### WHAT THIS TASK INVOLVES
In the listing below, find the line containing "Теперь вопрос" and the line containing "самых разных игроков. Воспользуйте". Repeat exactly those two lines and every line between them.

### INPUT MATERIAL
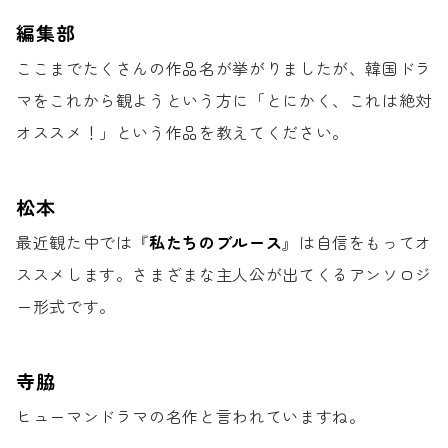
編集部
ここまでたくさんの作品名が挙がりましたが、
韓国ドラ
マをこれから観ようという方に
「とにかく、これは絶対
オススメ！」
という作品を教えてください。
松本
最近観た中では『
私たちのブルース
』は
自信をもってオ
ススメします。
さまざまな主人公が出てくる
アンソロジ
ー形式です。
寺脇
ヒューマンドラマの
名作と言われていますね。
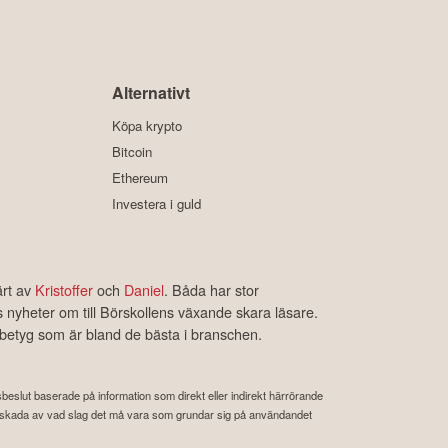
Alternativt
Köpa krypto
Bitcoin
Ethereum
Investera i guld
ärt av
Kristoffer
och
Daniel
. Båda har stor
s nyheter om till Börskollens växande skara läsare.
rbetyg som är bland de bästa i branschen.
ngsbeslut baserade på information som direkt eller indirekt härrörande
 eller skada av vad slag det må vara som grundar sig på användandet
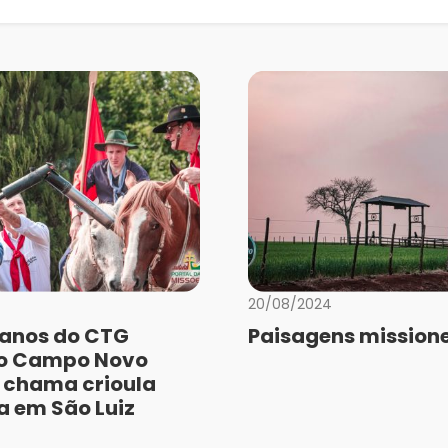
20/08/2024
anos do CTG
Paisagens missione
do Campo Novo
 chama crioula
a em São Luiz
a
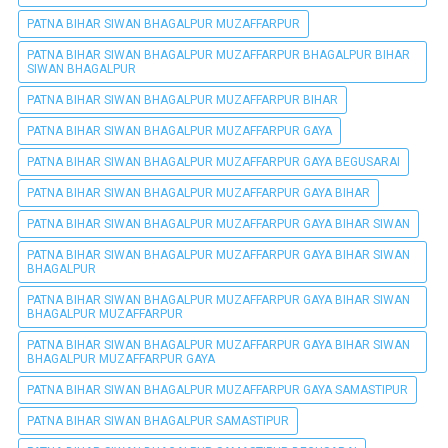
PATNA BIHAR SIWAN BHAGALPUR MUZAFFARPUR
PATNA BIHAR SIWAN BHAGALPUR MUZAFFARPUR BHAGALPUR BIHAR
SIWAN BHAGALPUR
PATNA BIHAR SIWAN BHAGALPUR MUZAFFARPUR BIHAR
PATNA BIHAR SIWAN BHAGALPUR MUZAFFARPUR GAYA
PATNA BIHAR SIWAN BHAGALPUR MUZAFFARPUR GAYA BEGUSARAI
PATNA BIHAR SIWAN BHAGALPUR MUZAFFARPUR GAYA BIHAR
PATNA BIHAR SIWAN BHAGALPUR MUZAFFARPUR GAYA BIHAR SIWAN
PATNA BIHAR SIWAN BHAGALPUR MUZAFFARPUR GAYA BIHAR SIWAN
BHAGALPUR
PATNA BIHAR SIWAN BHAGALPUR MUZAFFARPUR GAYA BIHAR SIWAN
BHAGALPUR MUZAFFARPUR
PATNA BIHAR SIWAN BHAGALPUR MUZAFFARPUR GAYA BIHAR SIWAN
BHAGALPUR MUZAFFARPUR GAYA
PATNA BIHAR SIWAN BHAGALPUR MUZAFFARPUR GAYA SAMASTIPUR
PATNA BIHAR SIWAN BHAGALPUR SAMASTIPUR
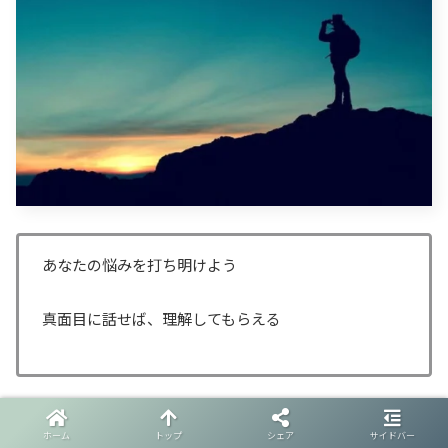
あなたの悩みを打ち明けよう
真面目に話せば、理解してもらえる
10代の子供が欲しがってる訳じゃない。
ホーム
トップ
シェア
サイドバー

--

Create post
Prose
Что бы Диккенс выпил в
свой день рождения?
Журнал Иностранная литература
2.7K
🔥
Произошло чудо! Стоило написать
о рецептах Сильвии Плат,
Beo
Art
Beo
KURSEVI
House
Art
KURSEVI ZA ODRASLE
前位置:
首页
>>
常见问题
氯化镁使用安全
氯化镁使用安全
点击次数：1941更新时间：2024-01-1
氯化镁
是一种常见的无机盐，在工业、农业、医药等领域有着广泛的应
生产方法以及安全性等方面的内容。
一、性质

...

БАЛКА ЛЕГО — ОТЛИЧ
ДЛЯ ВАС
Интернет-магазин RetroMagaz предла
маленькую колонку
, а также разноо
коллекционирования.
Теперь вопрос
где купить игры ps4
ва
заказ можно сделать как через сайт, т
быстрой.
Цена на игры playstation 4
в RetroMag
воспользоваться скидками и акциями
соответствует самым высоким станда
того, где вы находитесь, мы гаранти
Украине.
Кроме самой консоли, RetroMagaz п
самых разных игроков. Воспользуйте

### SOLUTION FOR THIS PROBLEM
Теперь вопрос
где купить игры ps4
ва
заказ можно сделать как через сайт, т
быстрой.
Цена на игры playstation 4
в RetroMag
воспользоваться скидками и акциями
соответствует самым высоким станда
того, где вы находитесь, мы гаранти
Украине.
Кроме самой консоли, RetroMagaz п
самых разных игроков. Воспользуйте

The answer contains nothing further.